Sleep app designed to better improve rest through currated wind down routines.
Product Design and Management
One of the easiest ways to stay healthy is to get enough sleep every night. For adults, this is between 7-9 hours and for teenagers, is around 9 hours. A good nights rest is important for neural function and restoration as well as metabolic health.
With all of this in mind, 85% of teenagers and 35% of adults do not get enough sleep every night. Sleep deprivation is a slippery slope that has been linked to many health risks. In teenagers and children, lack of sleep negatively impacts behavior, mood, weight, and overall cognitive ability. Sleep deprivation in adults has been linked to increased risk of diabetes and heart disease.
Challenge and Opportunity
How can we help individuals create lasting, healthy sleep habits?
Wind Down is a sleep app designed to better improve rest through currated wind down routines.
Like the Moon (& Teenagers), It Has Phases
Wind Down revolves around 3 progressions with each phase focusing on bettering one aspect of sleep. As one stays consistent with their tracking and/or routines, they will be able to unlock the next phase.
Meet Your Sleep Center
The dashboard was designed with purpose to focus on each individual phase.

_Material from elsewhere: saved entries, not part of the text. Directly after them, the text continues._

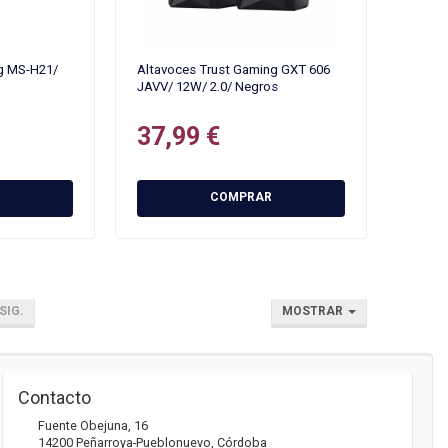
g MS-H21/
Altavoces Trust Gaming GXT 606
JAVV/ 12W/ 2.0/ Negros
37,99 €
COMPRAR
SIG.
MOSTRAR
Contacto
Fuente Obejuna, 16
14200
Peñarroya-Pueblonuevo
,
Córdoba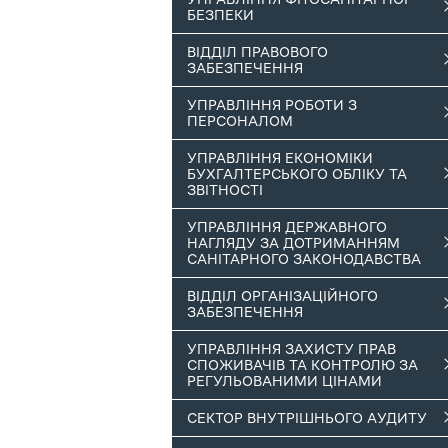
БЕЗПЕКИ
ВІДДІЛ ПРАВОВОГО
ЗАБЕЗПЕЧЕННЯ
УПРАВЛІННЯ РОБОТИ З
ПЕРСОНАЛОМ
УПРАВЛІННЯ ЕКОНОМІКИ
БУХГАЛТЕРСЬКОГО ОБЛІКУ ТА
ЗВІТНОСТІ
УПРАВЛІННЯ ДЕРЖАВНОГО
НАГЛЯДУ ЗА ДОТРИМАННЯМ
САНІТАРНОГО ЗАКОНОДАВСТВА
ВІДДІЛ ОРГАНІЗАЦІЙНОГО
ЗАБЕЗПЕЧЕННЯ
УПРАВЛІННЯ ЗАХИСТУ ПРАВ
СПОЖИВАЧІВ ТА КОНТРОЛЮ ЗА
РЕГУЛЬОВАНИМИ ЦІНАМИ
СЕКТОР ВНУТРІШНЬОГО АУДИТУ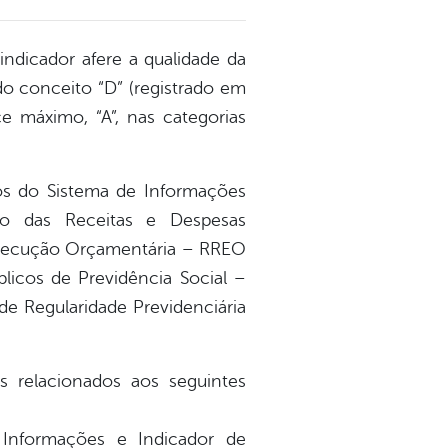
indicador afere a qualidade da
do conceito “D” (registrado em
e máximo, “A”, nas categorias
ros do Sistema de Informações
vo das Receitas e Despesas
 Execução Orçamentária – RREO
licos de Previdência Social –
de Regularidade Previdenciária
s relacionados aos seguintes
 Informações e Indicador de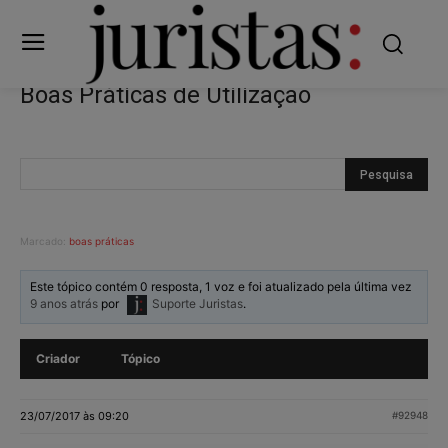
Boas Práticas de Utilização
Marcado:
boas práticas
Este tópico contém 0 resposta, 1 voz e foi atualizado pela última vez
9 anos atrás
por
Suporte Juristas
.
Criador
Tópico
23/07/2017 às 09:20
#92948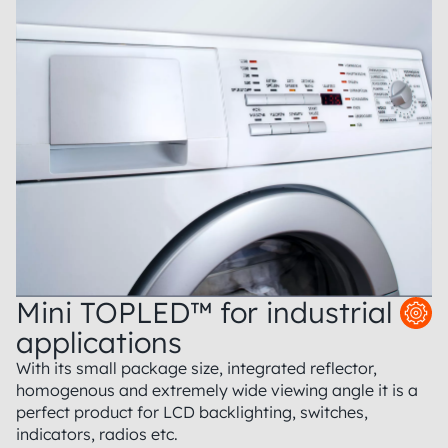
Mini TOPLED™ for industrial
applications
With its small package size, integrated reflector,
homogenous and extremely wide viewing angle it is a
perfect product for LCD backlighting, switches,
indicators, radios etc.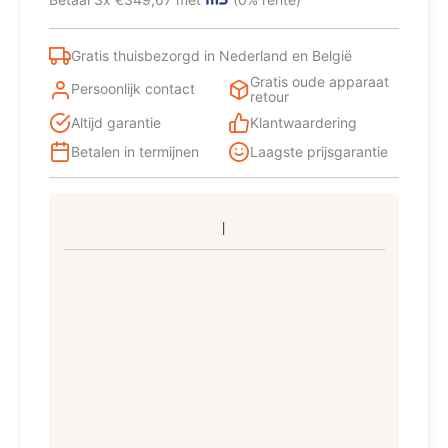
359
l
D
Gratis thuisbezorgd in Nederland en België
Wit
Gratis oude apparaat
aantal
Persoonlijk contact
retour
Altijd garantie
Klantwaardering
Betalen in termijnen
Laagste prijsgarantie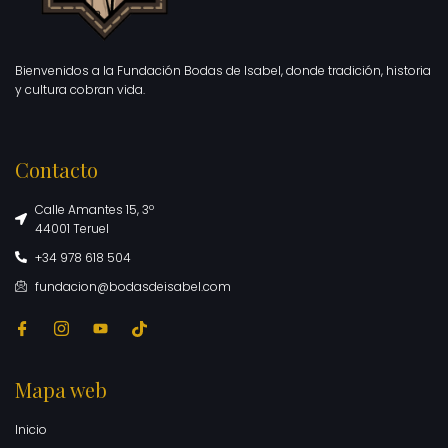
Bienvenidos a la Fundación Bodas de Isabel, donde tradición, historia
y cultura cobran vida.
Contacto
Calle Amantes 15, 3º
44001 Teruel
+34 978 618 504
fundacion@bodasdeisabel.com
Mapa web
Inicio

For instance, phase #1 will not have routines unlocked. Instead, it will focus on easing back the users bedtime. Phases #2 and #3 will look similar as the difference is shown in the progress tab.
Your Choice of a Healthy Routine
After phase #1 is complete, Wind Down allows the user build a nightly routine. The routine will help the individual ease in a slumbering state through relaxing activities.
This Isn’t Tracking, It’s Reflecting
A key component of Wind Down is the progress section. Here, the user will be able to log how they slept and view completed nights. Once the individual sees the correlation between proper sleep habits and feeling energized the next day, he or she will become more likely to stick with their routine.
The user will answer a set of questions upon returning to the app to reflect on his or her sleep. Questions 1-5 will be answered during phase #1 and #2 . The addition of 6-8 will be answered in phase #3.
In the Spring of 2020, I set out to correct my peer's sleeping habits through designing a solution to aid bedtime routines. What you see below is the culmination of my thinking.
We need to understand why individuals do not get enough sleep. The problem can be attributed firstly to biweekly sleep schedule changes such as staying up later on the weekends. Changes in sleep patterns often leave individuals drowsy during the day. Next, social and scholarly obligations such as homework, sports, and social gatherings may lead to non-beneficial bedtimes. Lastly, circadian theme disruptions such as use of screens before bed, poor eating habits, lack of exercise, etc. all decrease overall sleep quality.
Due to the nature of this project being done during the COVID-19, I had to get creative with my researching strategies. During my first attempt to survey my peers (mostly high school and college students), I had come up with 5 polls aimed to understand their sleep habits.
Keeping my findings from the sleep apps in mind, I reached out to a handful of those who took the survey get a better understanding of how their nights unfolded. After these talks, I became aware that these individuals had a lot in common. For instance, they all had heavy screen usage before going to bed and throughout the day, most of them only went to sleep when they were either bored or too tired to watch a screen, and all of them did not have an established wind down routine.
These are screentimes of a few individuals
1. Get individuals to bed a given hour consistently.
2. Improve overall quality of sleep.
Currently, sleep apps focus primarily on tracking the user’s sleep. After exploring and testing apps such as “Sleep Cycle” and “Sleep Watch”, the only feature I found beneficial was the sleep trend tracker. The apps tested were somewhat able to accomplish goal #1 if the user was disciplined. In addition, the apps did little improve the user’s quality of sleep.
After working on the app design, I thought it might be helpful if I was to complete a mock-up of the sleep tracker. To accomplish this, I used the National Sleep Foundation’s sleep diary because it was able to focus on the habits and the sleep quality of the individual. Then, I challenged my friend with terrible sleeping hygiene to complete the week-long diary. Once the week was over, I found that the diary along with a few guidelines such as a fixed bedtime and a nightly routine had greatly improved my friend’s sleep quality and mood throughout the day.
Final Thoughts On Wind Down
Although Wind Down is just a concept, I believe it provides a great example on how a product such as an app can improve the health of its users. Through listening to others and properly validating assumptions with research and empathy, products are able to transform the user for the better. As much as it is important to make a profit by holding on to the user for as long as possible, I intend Wind Down to be deleted once the user has completed every phase. An individual should not be chained to application, but instead, the individual should take what he or she learned to continue an established habit on their own.